Authors: Matteo Riondato (Two Sigma), David Garcia-Soriano, Francesco Bonchi
Published in: Data Mining and Knowledge Discovery, 31(2):314–349
Presented at: Department of Information Engineering, University of Padua, Padua (Italy), September 26, 2016
Abstract: We study the problem of graph summarization. Given a large graph we aim at producing a concise lossy representation (a summary) that can be stored in main memory and used to approximately answer queries about the original graph much faster than by using the exact representation. In this work we study a very natural type of summary: the original set of vertices is partitioned into a small number of supernodes connected by superedges to form a complete weighted graph. The superedge weights are the edge densities between vertices in the corresponding supernodes. To quantify the dissimilarity between the original graph and a summary, we adopt the reconstruction error and the cut-norm error.

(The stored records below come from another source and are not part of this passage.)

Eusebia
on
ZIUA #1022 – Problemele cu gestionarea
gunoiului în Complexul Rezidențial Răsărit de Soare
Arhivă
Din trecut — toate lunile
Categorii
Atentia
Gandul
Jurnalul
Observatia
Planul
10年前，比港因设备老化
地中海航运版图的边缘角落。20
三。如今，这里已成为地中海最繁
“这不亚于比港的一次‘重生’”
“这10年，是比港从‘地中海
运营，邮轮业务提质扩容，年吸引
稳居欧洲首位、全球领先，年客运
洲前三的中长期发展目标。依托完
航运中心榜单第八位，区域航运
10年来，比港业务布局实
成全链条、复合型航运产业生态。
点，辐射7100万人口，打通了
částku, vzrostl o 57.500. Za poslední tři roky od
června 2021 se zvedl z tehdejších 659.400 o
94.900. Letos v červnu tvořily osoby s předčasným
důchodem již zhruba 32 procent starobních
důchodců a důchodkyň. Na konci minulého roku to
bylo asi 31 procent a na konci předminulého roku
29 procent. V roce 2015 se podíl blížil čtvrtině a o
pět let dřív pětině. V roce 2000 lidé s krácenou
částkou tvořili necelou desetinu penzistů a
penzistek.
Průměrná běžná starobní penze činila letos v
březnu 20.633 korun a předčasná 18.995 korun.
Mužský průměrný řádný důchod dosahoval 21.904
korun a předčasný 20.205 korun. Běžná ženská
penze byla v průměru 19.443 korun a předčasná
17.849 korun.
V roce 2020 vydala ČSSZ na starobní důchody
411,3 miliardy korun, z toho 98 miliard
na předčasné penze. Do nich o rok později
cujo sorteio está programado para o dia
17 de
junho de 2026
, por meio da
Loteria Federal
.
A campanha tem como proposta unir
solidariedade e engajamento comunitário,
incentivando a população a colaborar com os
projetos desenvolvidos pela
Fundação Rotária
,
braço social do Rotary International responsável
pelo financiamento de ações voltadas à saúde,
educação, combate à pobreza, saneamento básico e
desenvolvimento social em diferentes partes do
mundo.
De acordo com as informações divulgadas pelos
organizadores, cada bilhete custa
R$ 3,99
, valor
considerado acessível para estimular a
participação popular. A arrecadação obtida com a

By exposing a connection between graph summarization and geometric clustering problems (i.e., k-means and k-median), we develop the first polynomial-time approximation algorithms to compute the best possible summary of a certain size under both measures. We discuss how to use our summaries to store a (lossy or lossless) compressed graph representation and to approximately answer a large class of queries about the original graph, including adjacency, degree, eigenvector centrality, and triangle and subgraph counting. Using the summary to answer queries is very efficient as the running time to compute the answer depends on the number of supernodes in the summary, rather than the number of nodes in the original graph.